◆ WHAT TO WORK ON ◆
Leave out the pictures and print the rest of the entries exactly as they stand.

[Data records]
◇ ◇ ◇ ◇ ◇

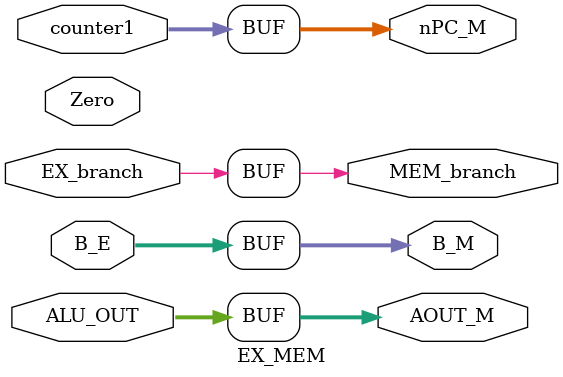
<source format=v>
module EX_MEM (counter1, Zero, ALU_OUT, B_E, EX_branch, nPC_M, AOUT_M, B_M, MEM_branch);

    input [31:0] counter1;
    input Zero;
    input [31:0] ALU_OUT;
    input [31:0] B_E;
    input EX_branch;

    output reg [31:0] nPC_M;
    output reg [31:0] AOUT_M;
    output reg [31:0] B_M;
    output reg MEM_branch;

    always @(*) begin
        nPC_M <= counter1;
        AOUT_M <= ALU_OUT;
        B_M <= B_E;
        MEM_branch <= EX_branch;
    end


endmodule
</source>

◇ ◇ ◇ ◇ ◇

◆ ANSWER SPACE ◆
<source format=v>
module EX_MEM (counter1, Zero, ALU_OUT, B_E, EX_branch, nPC_M, AOUT_M, B_M, MEM_branch);

    input [31:0] counter1;
    input Zero;
    input [31:0] ALU_OUT;
    input [31:0] B_E;
    input EX_branch;

    output reg [31:0] nPC_M;
    output reg [31:0] AOUT_M;
    output reg [31:0] B_M;
    output reg MEM_branch;

    always @(*) begin
        nPC_M <= counter1;
        AOUT_M <= ALU_OUT;
        B_M <= B_E;
        MEM_branch <= EX_branch;
    end


endmodule
</source>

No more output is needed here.